Every so often, I read a story about education that is truly annoying. The most recent one is in The Atlantic. It was written by Idrees Kahloon, a staff writer at the magazine. It is titled “America is Sliding Toward Illiteracy.” The subtitle is “Declining standards and low expectations are destroying American education.”

As a historian of American education, I have read the same story hundreds of times. In the 19th century, these warnings that children were not learning anything in school were commonplace. The cry of “crisis in the schools” appeared frequently in every decade of the 20th century. We are only 25 years into this century, and similar views appear in the popular press regularly.

Long ago, attacks on the schools were intended to produce more funding for them, or higher standards for those entering teaching..

Now they serve the purposes of those pushing privatization of public schools, those who are promoting vouchers, charters, homeschooling, and every other way of destroying public schools.

Test scores have fallen! The culprit? Smart phones! Social media! Low expectations! Low standards! Bad teachers! Bad Schools!

George W. Bush’s No Child Left Behind law of 2002 raised standards and expectations but it raised them absurdly high, to a literally unreachable goal. A rebellion formed among those who didn’t think it possible that “all students” would reach “proficiency” by 2014.

NCLB required that all students would be “proficient,” not just at grade level, by 2014. By NAEP standards, “proficient” does not mean grade level. It means “A” performance. In no other nation in the world are all students rated “proficient” on the NAEP scale. Nor has any district or state ever reached that goal.

But the Cassandras of American education have monopolized the podium for many years, wailing that we will be an impoverished third-world country if test scores don’t rise dramatically.

Think about it. The biggest explosion of doom-and-gloom was caused by the Reagan-era report called “A Nation at Risk” in 1983. It flatly predicted that our economy was imperiled by a “rising tide of mediocrity.” But what has happened since 1983? Our economy is booming, we have not been eclipsed by other nations.

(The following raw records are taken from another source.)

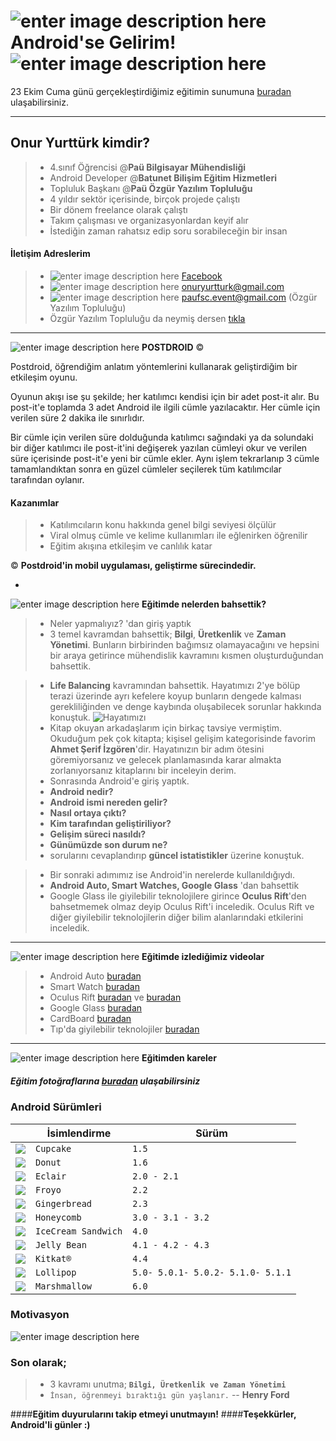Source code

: ![enter image description here](http://www.spk.gov.tr/tools/getimage.ashx?imageid=166)  Android'se Gelirim!       ![enter image description here](http://emoji-quiz.com/data/images/9761.png)
===================


23 Ekim Cuma günü gerçekleştirdiğimiz eğitimin sunumuna  [buradan][1] ulaşabilirsiniz.


-------

Onur Yurttürk kimdir?
-------------
> - 4.sınıf Öğrencisi @**Paü Bilgisayar Mühendisliği**
> - Android Developer @**Batunet Bilişim Eğitim Hizmetleri**
> - Topluluk Başkanı @**Paü Özgür Yazılım Topluluğu**
> - 4 yıldır sektör içerisinde, birçok projede çalıştı
> - Bir dönem freelance olarak çalıştı
> - Takım çalışması ve organizasyonlardan keyif alır
> - İstediğin zaman rahatsız edip soru sorabileceğin bir insan

#### <i class="icon-pencil"></i> **İletişim Adreslerim**

> - ![enter image description here](http://vekam.org.tr/images/facebook-icon.png) [Facebook][11]
> - ![enter image description here](http://img.tamindir.com/ti_e_ul/yigitekimdemir/p/ikon-gmail_32x32.png)  onuryurtturk@gmail.com
> - ![enter image description here](http://img.tamindir.com/ti_e_ul/yigitekimdemir/p/ikon-gmail_32x32.png)  paufsc.event@gmail.com (Özgür Yazılım Topluluğu)
> - Özgür Yazılım Topluluğu da neymiş dersen [tıkla][2]

-------

![enter image description here](http://icons.iconarchive.com/icons/arrioch/blawb/64/android-icon.png) **POSTDROID** ©

Postdroid, öğrendiğim anlatım yöntemlerini kullanarak geliştirdiğim bir etkileşim oyunu.

 Oyunun akışı ise şu şekilde;  her katılımcı kendisi için bir adet post-it alır. Bu post-it'e toplamda 3 adet Android ile ilgili cümle yazılacaktır. Her cümle için verilen süre 2 dakika ile sınırlıdır.

Bir cümle için verilen süre dolduğunda katılımcı sağındaki ya da solundaki bir diğer katılımcı ile post-it'ini değişerek yazılan cümleyi okur ve verilen süre içerisinde post-it'e yeni bir cümle ekler. Aynı işlem tekrarlanıp 3 cümle tamamlandıktan sonra en güzel cümleler seçilerek tüm katılımcılar tarafından oylanır.

#### <i class="icon-hdd"></i> Kazanımlar
> - Katılımcıların konu hakkında genel bilgi seviyesi ölçülür
> - Viral olmuş cümle ve kelime kullanımları ile eğlenirken öğrenilir
> - Eğitim akışına etkileşim ve canlılık katar

© **Postdroid'in mobil uygulaması, geliştirme sürecindedir.**

-
![enter image description here](http://findicons.com/files/icons/1693/ecommerce/32/question.png) **Eğitimde nelerden bahsettik?**

> - Neler yapmalıyız? 'dan giriş yaptık
> - 3 temel kavramdan bahsettik; **Bilgi**, **Üretkenlik** ve **Zaman Yönetimi**. Bunların birbirinden bağımsız olamayacağını ve hepsini bir araya getirince mühendislik kavramını kısmen oluşturduğundan bahsettik.

> -  **Life Balancing** kavramından bahsettik. Hayatımızı 2'ye bölüp terazi üzerinde ayrı kefelere koyup bunların dengede kalması gerekliliğinden ve denge kaybında oluşabilecek sorunlar hakkında konuştuk.
> ![Hayatımızı](http://3plusinternational.com/wp-content/uploads/worklife.jpg)
> - Kitap okuyan arkadaşlarım için birkaç tavsiye vermiştim. Okuduğum pek çok kitapta; kişisel gelişim kategorisinde favorim **Ahmet Şerif İzgören**'dir. Hayatınızın bir adım ötesini göremiyorsanız ve gelecek planlamasında karar almakta zorlanıyorsanız kitaplarını bir inceleyin derim.
> - Sonrasında Android'e giriş yaptık.
>  - **Android nedir?**
>  - **Android ismi nereden gelir?**
>  - **Nasıl ortaya çıktı?**
>  - **Kim tarafından geliştiriliyor?**
>  - **Gelişim süreci nasıldı?**
>  - **Günümüzde son durum ne?**
> - sorularını cevaplandırıp **güncel istatistikler** üzerine konuştuk.

> - Bir sonraki adımımız ise Android'in nerelerde kullanıldığıydı.
> - **Android Auto, Smart Watches, Google Glass** 'dan bahsettik
> - Google Glass ile giyilebilir teknolojilere girince **Oculus Rift**'den bahsetmemek olmaz deyip Oculus Rift'i inceledik. Oculus Rift ve diğer giyilebilir teknolojilerin diğer bilim alanlarındaki etkilerini inceledik.


-------

![enter image description here](http://findicons.com/files/icons/2785/google_products/32/youtube.png) **Eğitimde izlediğimiz videolar**

> - Android Auto [buradan][3]
> - Smart Watch [buradan][4]
> - Oculus Rift [buradan][5]  ve  [buradan][6]
> - Google Glass [buradan][7]
> - CardBoard [buradan][8]
> - Tıp'da giyilebilir teknolojiler [buradan][9]

-------


![enter image description here](http://sites.showitfast.com/53534/118408/social_networks_instagram_icon.png_tn.png) **Eğitimden kareler**
##### **Eğitim fotoğraflarına  [buradan][10] ulaşabilirsiniz**
### **Android Sürümleri**


|                  | İsimlendirme| Sürüm|
 ----------------- | ---------------------------- | ------------------
| ![](http://www.droidlife.com/assets/android_cupcake_logo_thumb.png)                                                                                                                                                                          | `Cupcake`           | `1.5`                             |
| ![](http://www.droidlife.com/assets/android_donut_logo_thumb.png)                                                                                                                                                                            | `Donut`             | `1.6`                             |
| ![](http://www.droidlife.com/assets/android_eclair_logo_thumb.png)                                                                                                                                                                           | `Eclair`            | `2.0 - 2.1`                       |
| ![](http://findicons.com/files/icons/1790/large_android/32/android.png)                                                                                                                                                                      | `Froyo`             | `2.2`                             |
| ![](http://www.droidlife.com/assets/android_gingerbread_logo_thumb.png)                                                                                                                                                                      | `Gingerbread`       | `2.3`                             |
| ![](http://www.fd4a.net/Android_Icons/ADW-Theme-Android-Honeycomb.png)                                                                                                                                                                       | `Honeycomb`         | `3.0 - 3.1 - 3.2`                 |
| ![](http://www-prestigio-tr.v5.value4it.ru/share/common/icecream2_small.png)                                                                                                                                                                 | `IceCream Sandwich` | `4.0`                             |
| ![](http://tips4droid.com/wp-content/uploads/2013/02/Android-4.1.2-Jelly-Bean-36x36.png)                                                                                                                                                     | `Jelly Bean`        | `4.1 - 4.2 - 4.3`                 |
| ![](http://www.datawind.com/images/android_kitkat.png)                                                                                                                                                                                       | `Kitkat®`           | `4.4`                             |
| ![](https://fbcdn-profile-a.akamaihd.net/hprofile-ak-xfp1/v/t1.0-1/c0.2.32.32/p32x32/11162509_982438595108217_8086784891424771817_n.png?oh=083f21c02d878373a6b2dec79b882dd1&oe=5687AEF5&__gda__=1456591569_8d8be7827898872ce5b4324061c97cd3) | `Lollipop`          | `5.0- 5.0.1- 5.0.2- 5.1.0- 5.1.1` |
| ![](https://fbcdn-profile-a.akamaihd.net/hprofile-ak-xfp1/v/t1.0-1/p32x32/11896028_820517121402888_1038756577817206208_n.png?oh=7e0f08a866096d7e4d80041594615a7b&oe=568EA00A&__gda__=1452520812_cb336ac095e755ea767cb1a2fca6a3fc)            | `Marshmallow`       | `6.0`                             |





### **Motivasyon**
![enter image description here](https://pbs.twimg.com/media/CLzyeI7WwAEVELK.jpg)


### Son olarak;
> - 3 kavramı unutma; **`Bilgi, Üretkenlik ve Zaman Yönetimi`**
> - `İnsan, öğrenmeyi bıraktığı gün yaşlanır.`
>  -- **Henry Ford**

####**Eğitim duyurularını takip etmeyi unutmayın!**
####**Teşekkürler, Android'li günler :)**


  [1]: https://prezi.com/9tp5ffbagpag/android-ise-gelirim/?utm_campaign=share&utm_medium=copy
  [2]: https://www.facebook.com/pauozguryazilim/
  [3]: https://www.youtube.com/watch?v=-FL9kKqOQxI
  [4]: https://www.youtube.com/watch?v=JWv3oRaZO9Y
  [5]: https://www.youtube.com/watch?v=k7n5kRRHDpw
  [6]: https://www.youtube.com/watch?v=Odax7F3tWhM
  [7]: https://www.youtube.com/watch?v=F_DsUl_vqvo
  [8]: https://www.youtube.com/watch?v=eT9vmpE8WcY
  [9]: https://www.youtube.com/watch?v=VtdMhqiyyGQ
  [10]:https://github.com/PauEducation/pau-egitim-programi/tree/master/lectures/androidse-gelirim/images
  [11]:https://www.facebook.com/onuryurtturk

We continue to be a land of innovation, creativity, scientific and medical pre-eminence.

How is our nation’s success possible, given the cry for more than 40 years that our schools are hobbling our economy and compromising our future?

Instead of complaining about our schools and lambasting them nonstop, the critics should be complaining about poverty and inequality. These are the root causes of poor student outcomes.

If the critics are worried about our future, they should shout out against Trump’s orders to withhold funding for research in science and medicine. If they really wanted great schools, they would stop diverting public funds to nonpublic schools and homeschoolers–where there are low or no standards for teachers– and make sure that every student has certified, experienced teachers, small classes, and the amenities available in every school that are typically available only in wealthy suburban districts.

No, our kids are not sliding into stupidity. If you don’t agree, I dare you to take an eighth grade math test and release your scores. You will be surprised.

The greatest generation sits in our public high schools today, unless our government continues to impose moronic policies of choice and competition that have failed for the past thirty-five years.